Наконец, 9 февраля было написано и отправлено еще одно письмо Б. Пастернаку, в котором объясняется, почему посвященное ему стихотворение «Попытка комнаты» задним числом было переадресовано Рильке.


Такова, вкратце, история создания этого действительно уникального «одного стихотворения», которое Иосиф Бродский облюбовал для концептуального разбора или, точнее, конгениального прочтения. Кто, в самом деле, является идеальным читателем стихов? Кто, как не поэт, способен адекватно понять и прочувствовать произведение другого поэта!

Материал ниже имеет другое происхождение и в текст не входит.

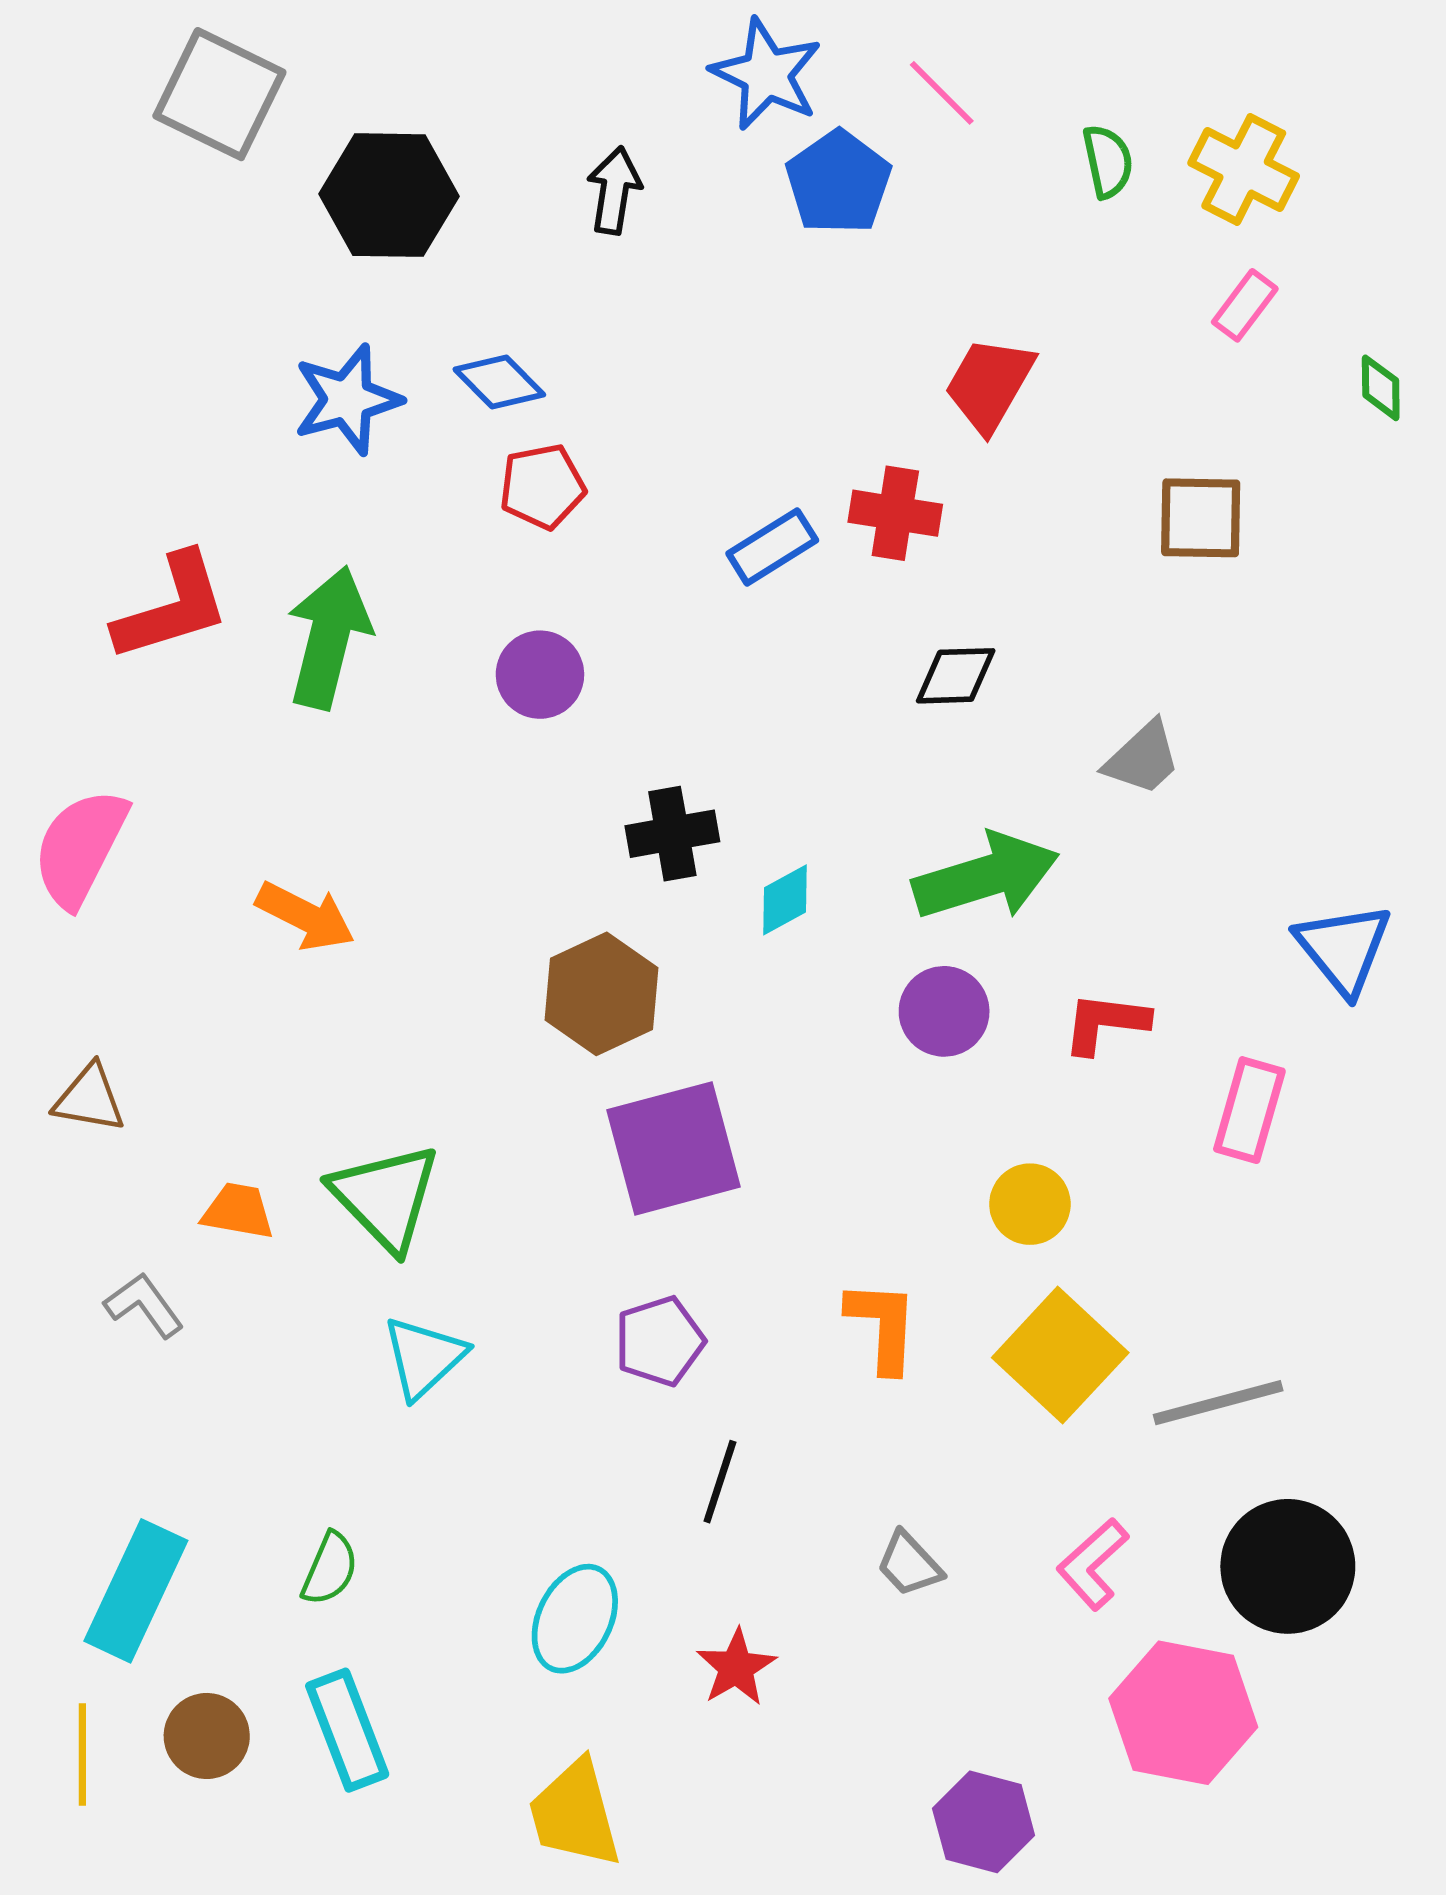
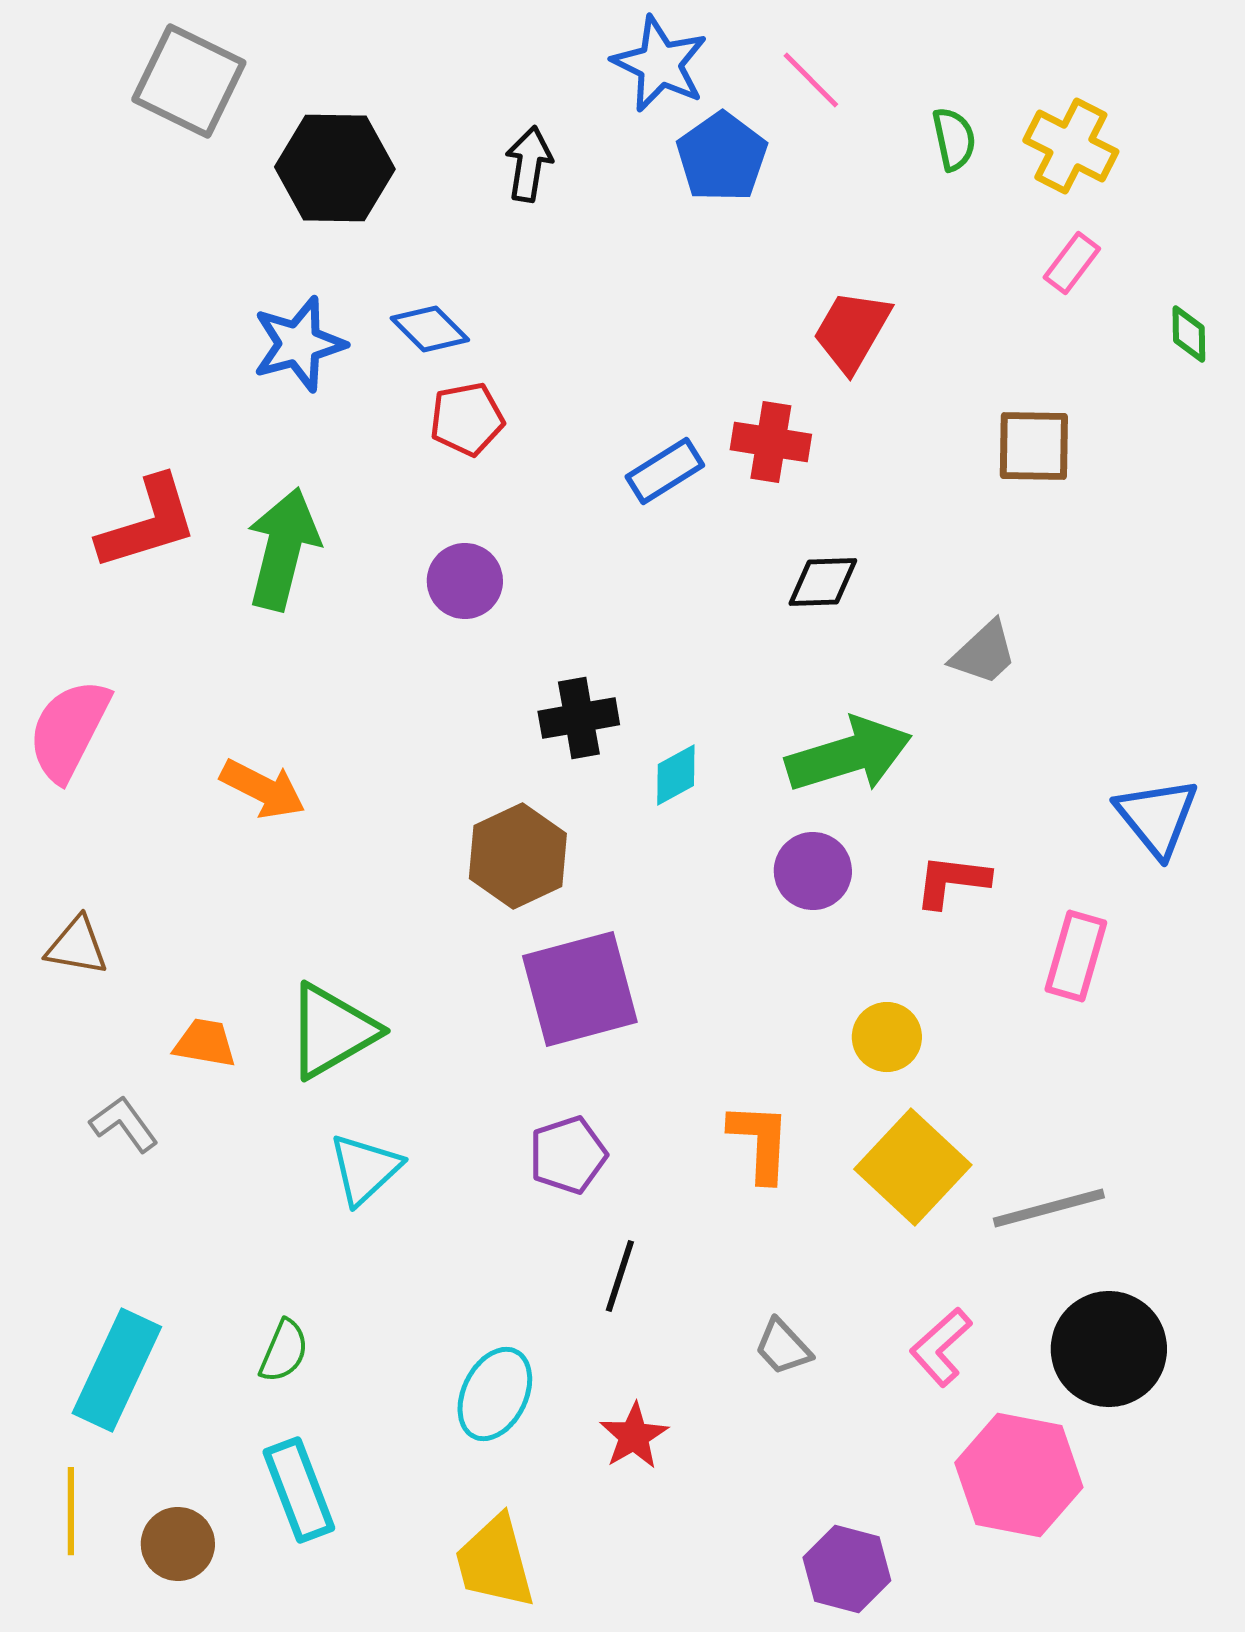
green triangle: (386, 1197) -> (332, 1031), turned 44
brown circle: (207, 1736) -> (178, 1544), moved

«Новогоднее» привлекло Бродского по многим причинам. Во-первых, оно показалось ему близким в жанровом отношении как поэма, синтезировавшая в себе признаки прежде всего элегии «на смерть поэта» с неизбежным для нее «элементом автопортрета», а также письма, послания, новогоднего, отчасти рождественского поздравления, исповеди, реквиема и плача. Во-вторых, в нем отозвались актуальные для него идейно-тематические мотивы смерти и бессмертия поэта, экзистенциального диалога поэтов на этом и том свете, ностальгической тоски об утраченной родине, одухотворение творческого экстаза и безапелляционное признание языка самым активным генератором поэтического творчества. Наконец, в-третьих, оно поразило его своей, как он любил выражаться, «дикцией», предельной экспрессией плана выражения. Недаром так много внимания в эссе уделяется проблемам стихопоэтики, увиденным, что называется, изнутри, заинтересованным профессиональным взглядом мастера.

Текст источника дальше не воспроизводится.